Some critics of human composting, however, argue that the practice still carries a carbon footprint because bodies often must be transported by vehicle or plane to states where it is permitted. They instead advocate for simple natural burials in which bodies are wrapped in linen or cotton, and then put in containers made of pine or bamboo that can decompose naturally.
“No embalming, no metal caskets, no concrete vaults. Just the body in a linen cloth,” said Lee Webster, a former president of the Green Burial Council, a nonprofit group. “We’re letting nature do what it’s intended to do.”
For Hal Perez and his wife, Tammi Stauffer, having their bodies become compost after death fits with their outdoorsy lifestyle of biking, kayaking, hiking and skiing.
They stored instructions on their phones — and on their grown children’s devices — about what to do if they die while traveling overseas.
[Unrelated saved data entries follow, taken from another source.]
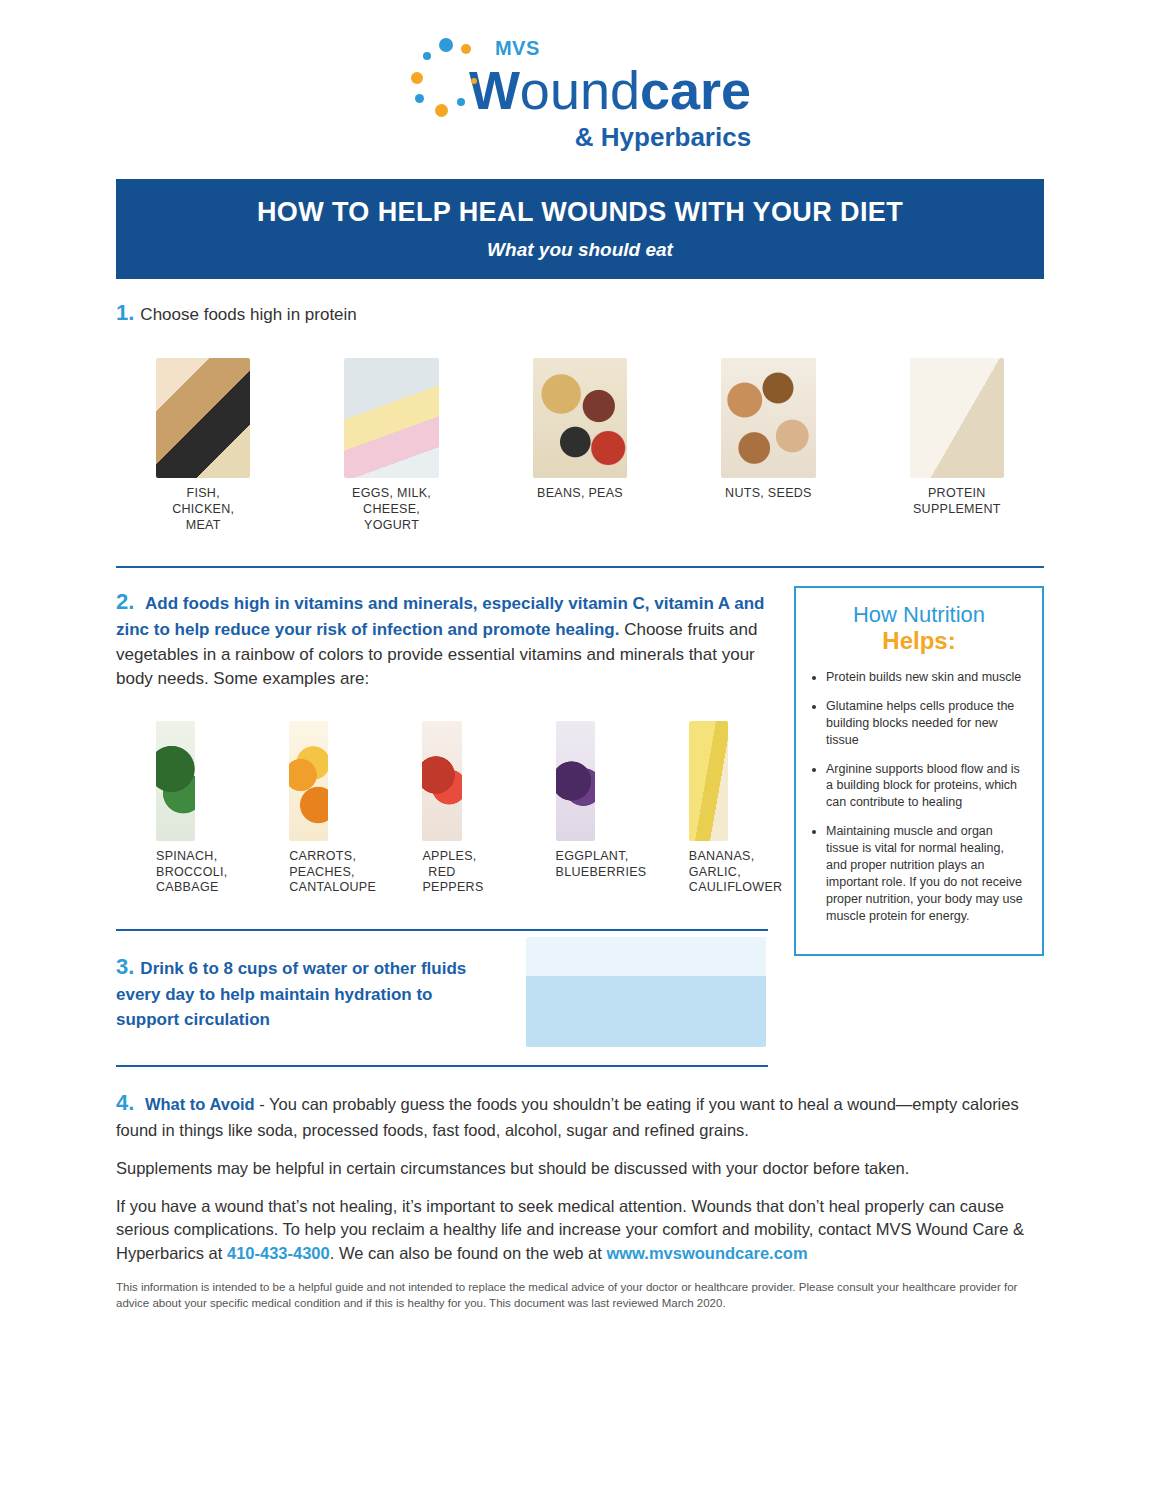MVS
Woundcare
& Hyperbarics
How to Help Heal Wounds With Your Diet
What you should eat
1. Choose foods high in protein
Fish, Chicken, Meat
Eggs, Milk, Cheese,
Yogurt
Beans, Peas
Nuts, Seeds
Protein Supplement
2. Add foods high in vitamins and minerals, especially vitamin C, vitamin A and zinc to help reduce your risk of infection and promote healing. Choose fruits and vegetables in a rainbow of colors to provide essential vitamins and minerals that your body needs. Some examples are:
Spinach,
Broccoli,
Cabbage
Carrots,
Peaches,
Cantaloupe
Apples,
Red Peppers
Eggplant,
Blueberries
Bananas,
Garlic,
Cauliflower
3. Drink 6 to 8 cups of water or other fluids every day to help maintain hydration to support circulation
How Nutrition Helps:
Protein builds new skin and muscle
Glutamine helps cells produce the building blocks needed for new tissue
Arginine supports blood flow and is a building block for proteins, which can contribute to healing
Maintaining muscle and organ tissue is vital for normal healing, and proper nutrition plays an important role. If you do not receive proper nutrition, your body may use muscle protein for energy.
4. What to Avoid - You can probably guess the foods you shouldn’t be eating if you want to heal a wound—empty calories found in things like soda, processed foods, fast food, alcohol, sugar and refined grains.
Supplements may be helpful in certain circumstances but should be discussed with your doctor before taken.
If you have a wound that’s not healing, it’s important to seek medical attention. Wounds that don’t heal properly can cause serious complications. To help you reclaim a healthy life and increase your comfort and mobility, contact MVS Wound Care & Hyperbarics at 410-433-4300. We can also be found on the web at www.mvswoundcare.com
This information is intended to be a helpful guide and not intended to replace the medical advice of your doctor or healthcare provider. Please consult your healthcare provider for advice about your specific medical condition and if this is healthy for you. This document was last reviewed March 2020.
The first directive: Don’t embalm, which prevents human composting.
The Baltimore couple said they switched from planning cremation to human composting after seeing an Earth Funeral ad on Facebook and attending one of the company’s webinars.
“We liked the idea of not taking up a piece of real estate for perpetuity,” said Perez, 61, an automotive software performance manager.
Stauffer, 60, a photographer and avid gardener, said she tries to live in line with her environmental values.
“Polluting the environment is not part of that,” she said. She avoids planting invasive species and using harmful pesticides in her yard, and she said she sees composting her body as “part of being good stewards to this Earth.”